END OF THE FIRST DIGITAL SIGNALLING SYSTEM


wpe3D.jpg (11919 bytes)At midnight on December 31st 1997, Morse code ceased to be the international language of distress signals. It will be replaced by GMDSS, the Global Maritime Distress & Safety System, which is an automatic position signalling system routed through satellites with built in two-way radio. Morse code was invented 165 years ago by an American painter, Samuel Morse, and first used on May 18th 1844. It took the world's total telecommunications bandwidth from 0 to about 25 bits per second. The code led directly to the development of the Telegraph and within 20 years helped by Marconi's Wireless, girdled the globe. The demise of Morse has been forecast for the last 50 years or so, and it has now largely disappeared from commercial use. However it lives on in cheerful coexistence with other communication methods as an important, much loved system of personal contact for many of the world's radio amateurs.

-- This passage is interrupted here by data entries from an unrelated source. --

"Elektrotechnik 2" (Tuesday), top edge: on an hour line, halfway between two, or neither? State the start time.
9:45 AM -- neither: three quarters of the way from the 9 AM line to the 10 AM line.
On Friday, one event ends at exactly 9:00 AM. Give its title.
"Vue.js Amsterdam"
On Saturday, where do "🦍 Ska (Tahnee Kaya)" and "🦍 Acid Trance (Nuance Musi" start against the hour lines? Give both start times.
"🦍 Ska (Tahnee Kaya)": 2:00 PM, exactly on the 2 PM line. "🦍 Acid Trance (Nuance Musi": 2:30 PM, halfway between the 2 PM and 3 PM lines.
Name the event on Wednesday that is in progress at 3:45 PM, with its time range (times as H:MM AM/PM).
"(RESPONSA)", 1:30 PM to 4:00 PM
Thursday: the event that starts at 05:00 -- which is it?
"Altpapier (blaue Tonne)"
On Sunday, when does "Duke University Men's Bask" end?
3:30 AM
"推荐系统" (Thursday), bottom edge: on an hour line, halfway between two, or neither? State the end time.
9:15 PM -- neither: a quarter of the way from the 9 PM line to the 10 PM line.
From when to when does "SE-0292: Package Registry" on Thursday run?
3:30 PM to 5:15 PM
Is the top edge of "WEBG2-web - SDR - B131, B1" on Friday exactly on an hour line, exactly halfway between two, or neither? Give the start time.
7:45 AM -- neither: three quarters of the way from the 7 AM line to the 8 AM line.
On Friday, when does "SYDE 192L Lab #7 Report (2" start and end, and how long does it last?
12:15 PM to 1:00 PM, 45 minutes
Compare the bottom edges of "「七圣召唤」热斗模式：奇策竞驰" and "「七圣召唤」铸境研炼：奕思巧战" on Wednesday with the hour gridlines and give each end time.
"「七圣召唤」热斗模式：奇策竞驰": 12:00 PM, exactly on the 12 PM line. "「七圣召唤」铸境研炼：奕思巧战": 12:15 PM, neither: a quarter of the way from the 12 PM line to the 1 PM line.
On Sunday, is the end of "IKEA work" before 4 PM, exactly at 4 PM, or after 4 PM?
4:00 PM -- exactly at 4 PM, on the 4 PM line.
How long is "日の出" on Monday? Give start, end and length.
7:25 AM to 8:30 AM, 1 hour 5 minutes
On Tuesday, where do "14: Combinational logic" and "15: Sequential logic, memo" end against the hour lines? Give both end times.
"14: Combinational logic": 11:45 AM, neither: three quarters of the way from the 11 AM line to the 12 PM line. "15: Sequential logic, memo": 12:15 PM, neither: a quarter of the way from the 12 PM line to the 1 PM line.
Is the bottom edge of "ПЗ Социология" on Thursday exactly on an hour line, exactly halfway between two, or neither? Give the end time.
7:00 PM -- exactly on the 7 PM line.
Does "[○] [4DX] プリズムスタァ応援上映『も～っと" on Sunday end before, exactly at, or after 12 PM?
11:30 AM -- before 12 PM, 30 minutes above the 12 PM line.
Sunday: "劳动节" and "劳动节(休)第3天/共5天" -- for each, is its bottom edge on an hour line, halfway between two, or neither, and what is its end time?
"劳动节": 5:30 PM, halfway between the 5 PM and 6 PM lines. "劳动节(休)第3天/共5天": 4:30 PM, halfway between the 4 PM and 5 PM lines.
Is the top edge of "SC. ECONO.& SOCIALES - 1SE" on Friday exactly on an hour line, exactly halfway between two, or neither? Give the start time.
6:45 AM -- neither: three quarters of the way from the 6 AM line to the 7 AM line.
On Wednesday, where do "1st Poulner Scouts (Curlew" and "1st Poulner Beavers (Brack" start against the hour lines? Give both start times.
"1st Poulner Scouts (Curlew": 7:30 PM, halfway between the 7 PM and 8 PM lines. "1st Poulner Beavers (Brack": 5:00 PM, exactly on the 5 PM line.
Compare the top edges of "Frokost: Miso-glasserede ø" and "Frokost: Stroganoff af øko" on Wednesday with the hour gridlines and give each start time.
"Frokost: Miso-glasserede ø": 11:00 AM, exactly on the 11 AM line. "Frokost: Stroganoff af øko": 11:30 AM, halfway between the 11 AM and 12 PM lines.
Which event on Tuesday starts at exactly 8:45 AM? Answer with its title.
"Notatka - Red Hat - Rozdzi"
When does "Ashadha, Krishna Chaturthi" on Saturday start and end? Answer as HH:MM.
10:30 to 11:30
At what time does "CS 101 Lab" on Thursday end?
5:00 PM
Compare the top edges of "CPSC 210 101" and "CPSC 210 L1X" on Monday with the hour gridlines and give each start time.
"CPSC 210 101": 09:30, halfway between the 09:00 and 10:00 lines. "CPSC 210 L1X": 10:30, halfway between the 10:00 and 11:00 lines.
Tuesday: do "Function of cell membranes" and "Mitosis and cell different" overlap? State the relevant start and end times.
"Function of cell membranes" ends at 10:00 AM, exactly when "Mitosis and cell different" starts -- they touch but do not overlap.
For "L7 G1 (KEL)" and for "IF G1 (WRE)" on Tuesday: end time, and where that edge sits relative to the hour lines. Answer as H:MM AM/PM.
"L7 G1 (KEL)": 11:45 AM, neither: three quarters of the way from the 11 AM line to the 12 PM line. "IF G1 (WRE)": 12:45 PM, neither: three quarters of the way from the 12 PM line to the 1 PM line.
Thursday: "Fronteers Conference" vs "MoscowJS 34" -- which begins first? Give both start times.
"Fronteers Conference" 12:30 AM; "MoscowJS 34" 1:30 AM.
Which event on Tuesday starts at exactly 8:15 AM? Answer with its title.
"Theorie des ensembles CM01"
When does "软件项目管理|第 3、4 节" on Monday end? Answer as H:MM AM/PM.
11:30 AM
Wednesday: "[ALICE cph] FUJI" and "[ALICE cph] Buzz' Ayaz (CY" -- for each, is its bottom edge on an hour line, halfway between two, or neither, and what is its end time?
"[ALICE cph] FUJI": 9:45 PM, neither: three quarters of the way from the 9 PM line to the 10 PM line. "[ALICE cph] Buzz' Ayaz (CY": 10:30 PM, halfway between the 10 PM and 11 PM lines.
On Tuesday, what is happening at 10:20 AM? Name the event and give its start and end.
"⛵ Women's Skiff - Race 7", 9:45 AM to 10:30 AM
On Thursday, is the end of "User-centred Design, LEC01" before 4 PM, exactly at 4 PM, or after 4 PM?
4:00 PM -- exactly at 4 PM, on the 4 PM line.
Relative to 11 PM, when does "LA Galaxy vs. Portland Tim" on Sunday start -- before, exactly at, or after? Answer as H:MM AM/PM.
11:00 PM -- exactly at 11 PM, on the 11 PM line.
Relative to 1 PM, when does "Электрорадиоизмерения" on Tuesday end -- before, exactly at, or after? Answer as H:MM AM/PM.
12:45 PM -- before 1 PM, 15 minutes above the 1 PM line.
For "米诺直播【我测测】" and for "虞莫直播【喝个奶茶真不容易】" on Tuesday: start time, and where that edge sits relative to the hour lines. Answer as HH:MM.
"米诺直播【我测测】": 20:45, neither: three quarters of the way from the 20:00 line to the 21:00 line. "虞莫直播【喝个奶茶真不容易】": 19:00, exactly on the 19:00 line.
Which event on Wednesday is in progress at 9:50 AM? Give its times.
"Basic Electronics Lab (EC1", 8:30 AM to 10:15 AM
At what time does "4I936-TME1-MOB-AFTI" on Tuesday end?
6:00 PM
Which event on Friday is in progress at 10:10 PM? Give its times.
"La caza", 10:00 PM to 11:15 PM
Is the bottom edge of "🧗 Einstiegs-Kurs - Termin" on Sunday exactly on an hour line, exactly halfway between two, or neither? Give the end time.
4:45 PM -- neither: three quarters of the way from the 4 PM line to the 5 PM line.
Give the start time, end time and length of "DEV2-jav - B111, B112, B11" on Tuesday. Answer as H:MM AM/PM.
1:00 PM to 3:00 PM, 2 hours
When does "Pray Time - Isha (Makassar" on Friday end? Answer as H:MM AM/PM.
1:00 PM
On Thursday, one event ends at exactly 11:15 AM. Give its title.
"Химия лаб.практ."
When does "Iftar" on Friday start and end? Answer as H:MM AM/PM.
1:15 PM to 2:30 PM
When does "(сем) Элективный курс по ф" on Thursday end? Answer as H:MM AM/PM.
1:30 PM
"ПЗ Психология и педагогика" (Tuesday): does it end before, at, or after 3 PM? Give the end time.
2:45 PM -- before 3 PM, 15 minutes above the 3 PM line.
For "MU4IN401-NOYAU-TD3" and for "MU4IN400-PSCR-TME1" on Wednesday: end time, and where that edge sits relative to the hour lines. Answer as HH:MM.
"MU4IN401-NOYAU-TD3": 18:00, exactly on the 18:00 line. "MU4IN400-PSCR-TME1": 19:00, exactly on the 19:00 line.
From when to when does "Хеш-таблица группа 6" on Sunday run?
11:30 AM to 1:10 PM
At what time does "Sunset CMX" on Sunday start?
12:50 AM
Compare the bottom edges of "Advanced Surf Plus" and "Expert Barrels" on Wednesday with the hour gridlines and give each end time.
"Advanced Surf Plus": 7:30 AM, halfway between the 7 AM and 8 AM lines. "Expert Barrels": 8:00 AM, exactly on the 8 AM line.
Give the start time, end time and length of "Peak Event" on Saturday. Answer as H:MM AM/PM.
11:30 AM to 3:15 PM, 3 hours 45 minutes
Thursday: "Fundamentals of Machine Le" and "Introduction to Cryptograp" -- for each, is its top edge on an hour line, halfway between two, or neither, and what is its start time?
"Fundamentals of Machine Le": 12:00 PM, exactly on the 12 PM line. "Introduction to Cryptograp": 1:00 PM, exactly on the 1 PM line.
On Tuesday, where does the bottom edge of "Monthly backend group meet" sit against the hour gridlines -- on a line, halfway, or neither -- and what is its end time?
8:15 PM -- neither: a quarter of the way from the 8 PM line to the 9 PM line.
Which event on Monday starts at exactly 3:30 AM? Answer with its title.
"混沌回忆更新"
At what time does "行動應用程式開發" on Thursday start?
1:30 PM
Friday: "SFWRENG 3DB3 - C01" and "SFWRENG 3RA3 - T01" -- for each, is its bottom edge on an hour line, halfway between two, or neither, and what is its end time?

At the height of it's use Morse was taken for granted as a means of communicating news, messages, commerce reports etc, worldwide. The public knew of Morse code from its more dramatic uses such as the DIT DIT DIT DAH of the V for Victory signal said to have kept up the morale of people in Nazi occupied Europe during WWII, and the DIT DIT DIT DAH DAH DAH DIT DIT DIT of the SOS signal sent out by those in distress. Thousands of ships including The Titanic have sent out the SOS call and thousands of people owe their lives to it. When the chips are down, including the silicon ones, Morse can still get the message through with an absolute minimum of technology provided someone knows the code. Try telling the crew from a fire-gutted Pacific islands trading vessel who signalled "WE'RE OK" with a torch from their life raft, and the pilot of a Quantas jet that flashed back "HELP IN ONE DAY" using the aircraft's landing lights, that Morse Code is finished!